▶ [RECORDED DATA]
Segment Open

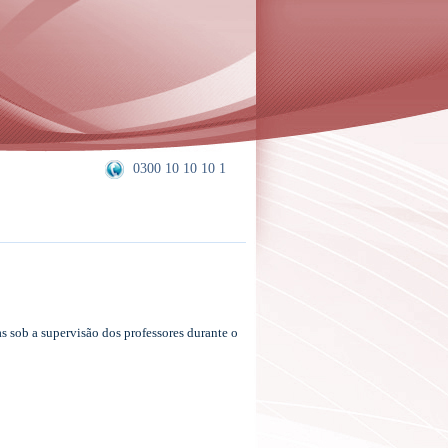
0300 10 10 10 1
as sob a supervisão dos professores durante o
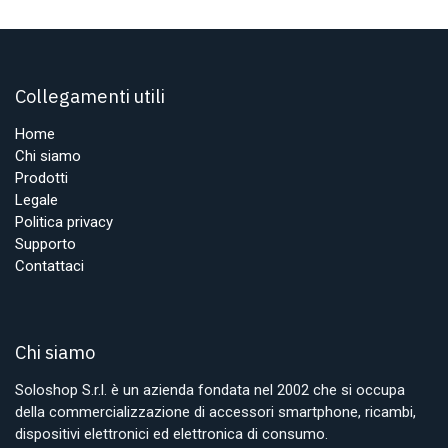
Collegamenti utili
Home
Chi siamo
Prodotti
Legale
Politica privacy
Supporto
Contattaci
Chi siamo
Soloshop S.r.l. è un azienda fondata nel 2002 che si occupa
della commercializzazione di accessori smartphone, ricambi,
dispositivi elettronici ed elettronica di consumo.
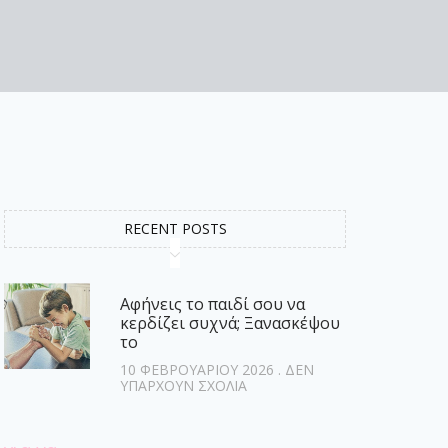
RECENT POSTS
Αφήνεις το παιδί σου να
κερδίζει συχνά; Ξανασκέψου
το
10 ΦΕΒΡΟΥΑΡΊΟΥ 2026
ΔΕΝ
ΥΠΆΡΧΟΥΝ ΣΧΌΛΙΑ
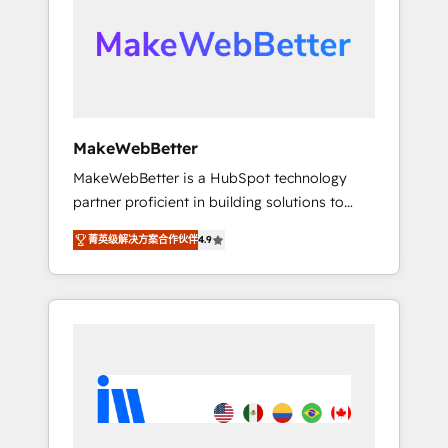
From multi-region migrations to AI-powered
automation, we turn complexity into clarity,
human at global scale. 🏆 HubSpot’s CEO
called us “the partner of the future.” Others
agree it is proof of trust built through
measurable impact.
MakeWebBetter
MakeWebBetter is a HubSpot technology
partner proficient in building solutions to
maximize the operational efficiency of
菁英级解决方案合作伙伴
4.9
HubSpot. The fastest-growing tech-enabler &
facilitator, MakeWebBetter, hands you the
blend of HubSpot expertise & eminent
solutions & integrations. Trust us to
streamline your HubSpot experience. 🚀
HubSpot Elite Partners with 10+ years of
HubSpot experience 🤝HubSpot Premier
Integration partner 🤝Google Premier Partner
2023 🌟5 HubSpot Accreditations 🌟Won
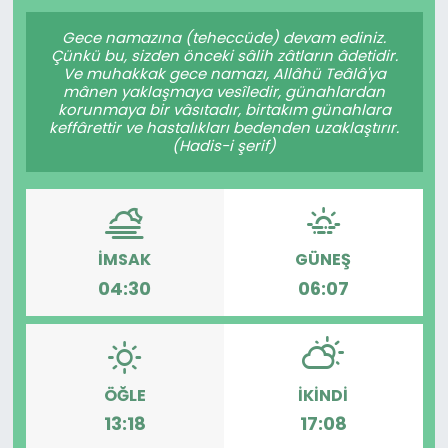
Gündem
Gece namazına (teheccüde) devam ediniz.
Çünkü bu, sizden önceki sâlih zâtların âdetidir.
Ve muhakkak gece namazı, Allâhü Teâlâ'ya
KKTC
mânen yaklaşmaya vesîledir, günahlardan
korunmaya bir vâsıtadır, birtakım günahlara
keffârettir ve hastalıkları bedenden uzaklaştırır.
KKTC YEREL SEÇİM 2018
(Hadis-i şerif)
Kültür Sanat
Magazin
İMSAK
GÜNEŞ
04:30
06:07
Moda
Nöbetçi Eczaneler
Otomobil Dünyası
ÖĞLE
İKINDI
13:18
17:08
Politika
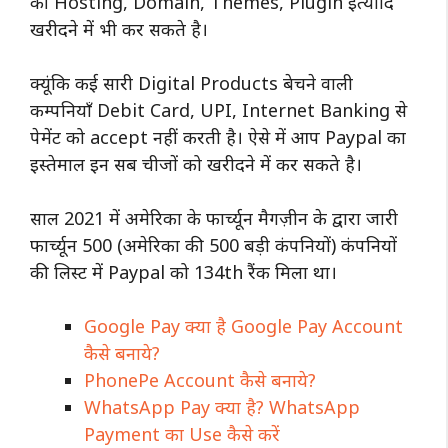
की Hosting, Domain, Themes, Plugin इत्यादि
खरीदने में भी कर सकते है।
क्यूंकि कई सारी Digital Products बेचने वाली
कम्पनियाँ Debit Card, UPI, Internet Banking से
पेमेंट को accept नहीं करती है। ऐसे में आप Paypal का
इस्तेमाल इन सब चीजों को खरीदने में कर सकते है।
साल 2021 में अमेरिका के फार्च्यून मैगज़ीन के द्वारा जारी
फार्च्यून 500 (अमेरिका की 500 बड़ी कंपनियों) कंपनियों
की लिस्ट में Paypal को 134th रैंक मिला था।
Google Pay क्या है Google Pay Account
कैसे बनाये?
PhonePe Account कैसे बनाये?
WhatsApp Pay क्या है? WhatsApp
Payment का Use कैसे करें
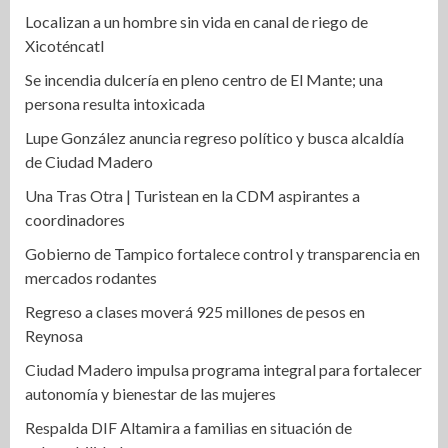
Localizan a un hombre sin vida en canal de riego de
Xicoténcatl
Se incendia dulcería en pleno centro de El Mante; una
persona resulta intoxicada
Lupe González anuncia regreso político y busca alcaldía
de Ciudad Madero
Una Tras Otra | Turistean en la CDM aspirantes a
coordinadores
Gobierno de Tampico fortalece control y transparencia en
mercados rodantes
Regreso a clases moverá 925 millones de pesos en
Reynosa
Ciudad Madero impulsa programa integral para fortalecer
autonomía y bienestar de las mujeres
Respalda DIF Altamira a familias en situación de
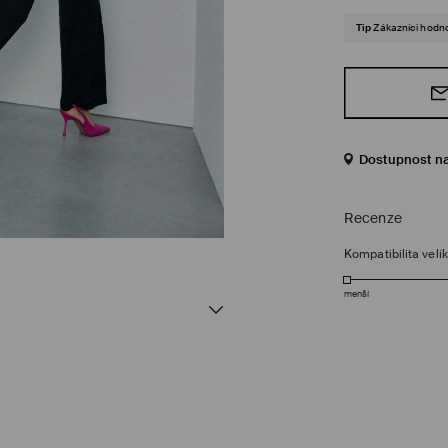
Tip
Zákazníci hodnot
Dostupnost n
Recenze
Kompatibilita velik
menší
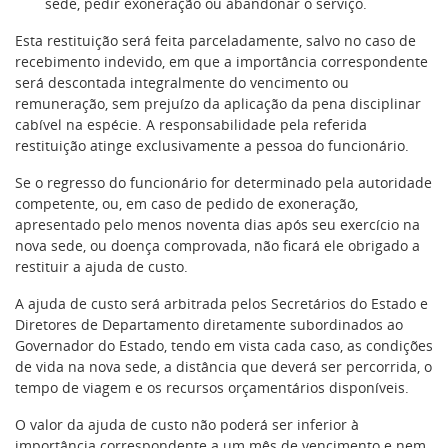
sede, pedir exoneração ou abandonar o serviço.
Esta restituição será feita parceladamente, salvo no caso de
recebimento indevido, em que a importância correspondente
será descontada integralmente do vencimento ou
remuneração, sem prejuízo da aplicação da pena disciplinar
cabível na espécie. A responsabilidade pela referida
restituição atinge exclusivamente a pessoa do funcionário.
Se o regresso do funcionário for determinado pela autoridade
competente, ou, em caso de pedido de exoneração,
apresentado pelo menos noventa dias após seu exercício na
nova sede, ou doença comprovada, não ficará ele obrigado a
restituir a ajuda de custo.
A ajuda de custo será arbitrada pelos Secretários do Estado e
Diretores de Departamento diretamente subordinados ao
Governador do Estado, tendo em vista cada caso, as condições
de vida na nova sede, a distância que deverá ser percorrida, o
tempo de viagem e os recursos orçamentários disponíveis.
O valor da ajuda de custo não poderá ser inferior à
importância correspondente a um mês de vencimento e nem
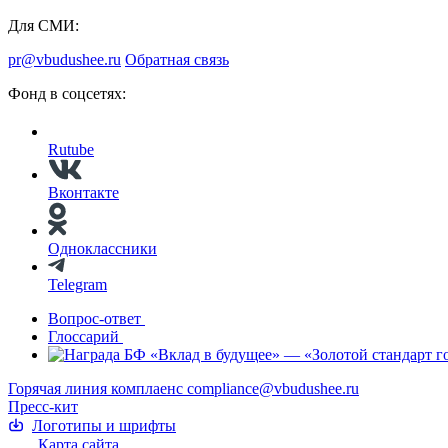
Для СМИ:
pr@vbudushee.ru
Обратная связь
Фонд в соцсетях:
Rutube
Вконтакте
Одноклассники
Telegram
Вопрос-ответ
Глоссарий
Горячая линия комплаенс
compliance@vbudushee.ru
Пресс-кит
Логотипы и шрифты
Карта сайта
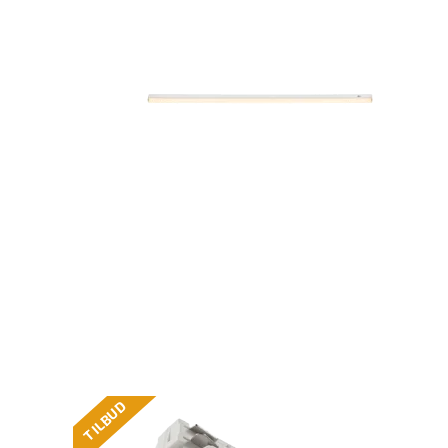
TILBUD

Segment Closed

▶ [WHAT IS BEING ASKED] Consider the entries above and return each line with the string "Ciudad".

▶ [RESPONSE AREA]
de Ciudad Madero
Ciudad Madero impulsa programa integral para fortalecer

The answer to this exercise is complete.